* _Stored entries_
####

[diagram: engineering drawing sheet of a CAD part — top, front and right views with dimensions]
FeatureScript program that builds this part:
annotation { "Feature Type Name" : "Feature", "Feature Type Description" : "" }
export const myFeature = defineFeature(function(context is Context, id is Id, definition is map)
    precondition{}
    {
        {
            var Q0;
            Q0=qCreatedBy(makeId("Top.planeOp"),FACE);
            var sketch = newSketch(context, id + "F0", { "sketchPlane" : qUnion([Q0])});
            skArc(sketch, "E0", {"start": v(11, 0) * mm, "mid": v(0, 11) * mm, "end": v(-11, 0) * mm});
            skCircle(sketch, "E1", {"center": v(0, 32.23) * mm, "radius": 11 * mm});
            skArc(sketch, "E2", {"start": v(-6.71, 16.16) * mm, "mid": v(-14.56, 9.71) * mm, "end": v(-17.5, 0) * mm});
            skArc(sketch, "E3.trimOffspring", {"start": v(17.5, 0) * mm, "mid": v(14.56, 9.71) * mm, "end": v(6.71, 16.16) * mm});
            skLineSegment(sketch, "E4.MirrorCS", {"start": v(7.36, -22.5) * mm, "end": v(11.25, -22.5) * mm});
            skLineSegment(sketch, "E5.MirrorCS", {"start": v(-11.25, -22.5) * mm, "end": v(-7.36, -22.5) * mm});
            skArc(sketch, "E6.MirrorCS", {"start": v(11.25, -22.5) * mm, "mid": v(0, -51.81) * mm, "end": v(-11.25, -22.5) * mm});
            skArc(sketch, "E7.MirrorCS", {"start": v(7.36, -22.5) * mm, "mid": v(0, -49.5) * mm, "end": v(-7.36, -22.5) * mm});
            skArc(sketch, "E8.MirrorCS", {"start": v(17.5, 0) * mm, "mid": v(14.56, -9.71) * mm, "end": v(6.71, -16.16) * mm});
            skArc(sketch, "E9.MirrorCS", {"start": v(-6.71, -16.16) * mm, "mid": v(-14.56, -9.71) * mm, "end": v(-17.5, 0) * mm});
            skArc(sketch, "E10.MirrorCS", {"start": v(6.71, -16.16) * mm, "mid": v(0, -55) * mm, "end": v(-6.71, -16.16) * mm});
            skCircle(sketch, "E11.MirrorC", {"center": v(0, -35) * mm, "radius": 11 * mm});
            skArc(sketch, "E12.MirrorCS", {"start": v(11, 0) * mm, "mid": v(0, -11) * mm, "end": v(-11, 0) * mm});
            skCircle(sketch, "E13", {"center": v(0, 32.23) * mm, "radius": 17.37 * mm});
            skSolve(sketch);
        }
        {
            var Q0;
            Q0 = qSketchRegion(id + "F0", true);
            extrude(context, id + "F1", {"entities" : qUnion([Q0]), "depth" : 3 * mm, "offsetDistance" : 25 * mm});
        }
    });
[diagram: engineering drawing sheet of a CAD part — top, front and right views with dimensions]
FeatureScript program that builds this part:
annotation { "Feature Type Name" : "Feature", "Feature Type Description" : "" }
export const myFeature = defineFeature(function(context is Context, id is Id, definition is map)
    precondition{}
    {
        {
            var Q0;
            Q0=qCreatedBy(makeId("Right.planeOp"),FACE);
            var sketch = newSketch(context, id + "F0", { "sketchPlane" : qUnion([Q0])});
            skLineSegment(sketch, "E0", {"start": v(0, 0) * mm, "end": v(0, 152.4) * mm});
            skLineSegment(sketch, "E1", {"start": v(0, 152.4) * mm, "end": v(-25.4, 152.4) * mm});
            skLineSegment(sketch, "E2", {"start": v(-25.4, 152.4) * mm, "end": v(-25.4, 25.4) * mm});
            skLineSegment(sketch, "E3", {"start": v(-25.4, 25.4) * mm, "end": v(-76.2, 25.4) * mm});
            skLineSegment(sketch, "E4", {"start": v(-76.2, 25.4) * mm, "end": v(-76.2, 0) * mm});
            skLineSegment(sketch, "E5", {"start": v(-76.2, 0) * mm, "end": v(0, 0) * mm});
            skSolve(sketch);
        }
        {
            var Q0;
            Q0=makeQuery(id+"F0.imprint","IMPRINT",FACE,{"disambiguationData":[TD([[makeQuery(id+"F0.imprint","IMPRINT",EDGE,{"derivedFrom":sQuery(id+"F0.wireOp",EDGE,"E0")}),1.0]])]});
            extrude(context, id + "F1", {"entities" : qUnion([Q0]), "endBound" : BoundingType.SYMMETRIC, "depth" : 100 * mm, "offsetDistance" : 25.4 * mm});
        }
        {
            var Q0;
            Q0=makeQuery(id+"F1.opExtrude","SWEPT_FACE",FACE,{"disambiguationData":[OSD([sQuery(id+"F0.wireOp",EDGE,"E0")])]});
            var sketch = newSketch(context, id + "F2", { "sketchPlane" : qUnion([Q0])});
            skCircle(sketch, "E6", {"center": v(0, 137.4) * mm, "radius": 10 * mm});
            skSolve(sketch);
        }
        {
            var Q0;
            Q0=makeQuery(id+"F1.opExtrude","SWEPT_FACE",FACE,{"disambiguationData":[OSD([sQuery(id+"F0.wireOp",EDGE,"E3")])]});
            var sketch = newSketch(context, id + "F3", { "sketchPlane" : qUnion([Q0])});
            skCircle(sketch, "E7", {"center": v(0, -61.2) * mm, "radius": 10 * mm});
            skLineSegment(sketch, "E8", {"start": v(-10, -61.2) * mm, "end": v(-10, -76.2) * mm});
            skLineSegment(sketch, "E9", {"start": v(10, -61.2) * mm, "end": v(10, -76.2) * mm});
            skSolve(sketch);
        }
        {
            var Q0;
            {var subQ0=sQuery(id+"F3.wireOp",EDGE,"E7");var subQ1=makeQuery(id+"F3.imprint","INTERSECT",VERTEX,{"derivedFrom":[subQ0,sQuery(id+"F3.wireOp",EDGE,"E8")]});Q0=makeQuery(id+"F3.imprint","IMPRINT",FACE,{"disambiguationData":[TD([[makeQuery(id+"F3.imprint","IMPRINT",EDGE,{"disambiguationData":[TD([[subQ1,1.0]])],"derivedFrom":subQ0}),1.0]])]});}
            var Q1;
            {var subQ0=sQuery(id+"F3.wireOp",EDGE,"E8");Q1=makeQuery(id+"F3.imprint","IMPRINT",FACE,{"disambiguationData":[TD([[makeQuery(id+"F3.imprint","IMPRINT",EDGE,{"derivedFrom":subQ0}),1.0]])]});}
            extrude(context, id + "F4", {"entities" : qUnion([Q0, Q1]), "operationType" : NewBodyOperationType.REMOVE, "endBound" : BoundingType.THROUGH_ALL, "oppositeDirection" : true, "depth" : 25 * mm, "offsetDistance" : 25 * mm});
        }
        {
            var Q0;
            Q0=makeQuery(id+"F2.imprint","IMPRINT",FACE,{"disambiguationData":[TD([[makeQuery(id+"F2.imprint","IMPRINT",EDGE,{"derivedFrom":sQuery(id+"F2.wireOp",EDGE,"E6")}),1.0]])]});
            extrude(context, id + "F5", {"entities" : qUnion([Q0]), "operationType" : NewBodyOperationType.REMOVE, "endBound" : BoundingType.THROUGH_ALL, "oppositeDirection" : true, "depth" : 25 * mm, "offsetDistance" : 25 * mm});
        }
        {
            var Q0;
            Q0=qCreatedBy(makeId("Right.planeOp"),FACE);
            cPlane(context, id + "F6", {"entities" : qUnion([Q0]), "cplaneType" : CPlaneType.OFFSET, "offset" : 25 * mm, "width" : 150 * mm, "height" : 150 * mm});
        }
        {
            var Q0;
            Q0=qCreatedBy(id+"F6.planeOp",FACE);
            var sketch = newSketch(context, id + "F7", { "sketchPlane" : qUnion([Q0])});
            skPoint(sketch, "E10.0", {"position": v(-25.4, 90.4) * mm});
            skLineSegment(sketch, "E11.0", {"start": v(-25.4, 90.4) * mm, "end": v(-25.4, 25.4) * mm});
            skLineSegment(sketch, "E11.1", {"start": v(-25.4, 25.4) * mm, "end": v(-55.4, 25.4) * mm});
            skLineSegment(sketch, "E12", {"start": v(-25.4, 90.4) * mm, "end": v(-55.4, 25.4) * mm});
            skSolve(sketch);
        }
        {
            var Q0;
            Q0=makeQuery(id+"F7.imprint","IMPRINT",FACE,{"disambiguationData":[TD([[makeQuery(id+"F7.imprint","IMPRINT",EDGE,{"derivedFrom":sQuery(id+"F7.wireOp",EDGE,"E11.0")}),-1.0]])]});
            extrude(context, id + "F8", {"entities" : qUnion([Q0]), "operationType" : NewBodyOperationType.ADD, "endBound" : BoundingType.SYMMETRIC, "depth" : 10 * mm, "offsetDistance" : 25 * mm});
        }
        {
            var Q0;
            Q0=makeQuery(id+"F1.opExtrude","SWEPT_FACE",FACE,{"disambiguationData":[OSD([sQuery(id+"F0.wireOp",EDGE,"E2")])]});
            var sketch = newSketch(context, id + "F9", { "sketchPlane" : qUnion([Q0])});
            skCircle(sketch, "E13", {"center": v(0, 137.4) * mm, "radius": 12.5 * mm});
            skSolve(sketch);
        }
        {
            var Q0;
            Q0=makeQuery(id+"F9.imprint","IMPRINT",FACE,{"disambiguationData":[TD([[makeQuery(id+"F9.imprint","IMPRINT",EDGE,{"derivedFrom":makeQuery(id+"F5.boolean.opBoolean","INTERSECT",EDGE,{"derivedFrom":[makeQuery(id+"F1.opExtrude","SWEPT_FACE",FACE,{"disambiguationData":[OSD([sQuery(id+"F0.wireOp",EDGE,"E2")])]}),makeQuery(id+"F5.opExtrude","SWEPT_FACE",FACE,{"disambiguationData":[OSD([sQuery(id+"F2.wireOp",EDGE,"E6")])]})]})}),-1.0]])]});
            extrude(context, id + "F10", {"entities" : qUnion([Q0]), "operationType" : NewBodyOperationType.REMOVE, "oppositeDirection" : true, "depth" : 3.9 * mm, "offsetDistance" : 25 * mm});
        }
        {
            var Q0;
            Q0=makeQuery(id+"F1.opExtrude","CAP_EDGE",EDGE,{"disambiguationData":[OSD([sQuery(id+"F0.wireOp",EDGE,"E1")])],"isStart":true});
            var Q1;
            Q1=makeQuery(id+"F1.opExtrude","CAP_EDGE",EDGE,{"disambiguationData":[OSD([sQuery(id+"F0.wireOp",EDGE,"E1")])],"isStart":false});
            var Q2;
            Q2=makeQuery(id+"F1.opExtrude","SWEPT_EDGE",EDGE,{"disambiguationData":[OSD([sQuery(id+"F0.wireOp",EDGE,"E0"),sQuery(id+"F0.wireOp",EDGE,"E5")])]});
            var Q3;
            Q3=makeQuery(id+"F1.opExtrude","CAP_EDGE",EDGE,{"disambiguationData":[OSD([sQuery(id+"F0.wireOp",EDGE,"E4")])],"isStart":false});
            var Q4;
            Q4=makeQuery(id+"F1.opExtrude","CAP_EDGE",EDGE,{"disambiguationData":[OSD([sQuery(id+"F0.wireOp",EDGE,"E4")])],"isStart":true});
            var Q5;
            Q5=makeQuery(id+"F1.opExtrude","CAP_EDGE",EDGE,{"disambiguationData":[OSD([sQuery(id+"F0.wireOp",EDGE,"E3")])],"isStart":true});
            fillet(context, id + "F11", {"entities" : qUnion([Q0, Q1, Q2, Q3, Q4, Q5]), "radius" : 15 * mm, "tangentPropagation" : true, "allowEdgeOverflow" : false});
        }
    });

####

* _Set task_
Return the entries verbatim from their first line up to and including the line containing "v(14.56, 9.71) *".

* _Complete output_
[diagram: engineering drawing sheet of a CAD part — top, front and right views with dimensions]
FeatureScript program that builds this part:
annotation { "Feature Type Name" : "Feature", "Feature Type Description" : "" }
export const myFeature = defineFeature(function(context is Context, id is Id, definition is map)
    precondition{}
    {
        {
            var Q0;
            Q0=qCreatedBy(makeId("Top.planeOp"),FACE);
            var sketch = newSketch(context, id + "F0", { "sketchPlane" : qUnion([Q0])});
            skArc(sketch, "E0", {"start": v(11, 0) * mm, "mid": v(0, 11) * mm, "end": v(-11, 0) * mm});
            skCircle(sketch, "E1", {"center": v(0, 32.23) * mm, "radius": 11 * mm});
            skArc(sketch, "E2", {"start": v(-6.71, 16.16) * mm, "mid": v(-14.56, 9.71) * mm, "end": v(-17.5, 0) * mm});
            skArc(sketch, "E3.trimOffspring", {"start": v(17.5, 0) * mm, "mid": v(14.56, 9.71) * mm, "end": v(6.71, 16.16) * mm});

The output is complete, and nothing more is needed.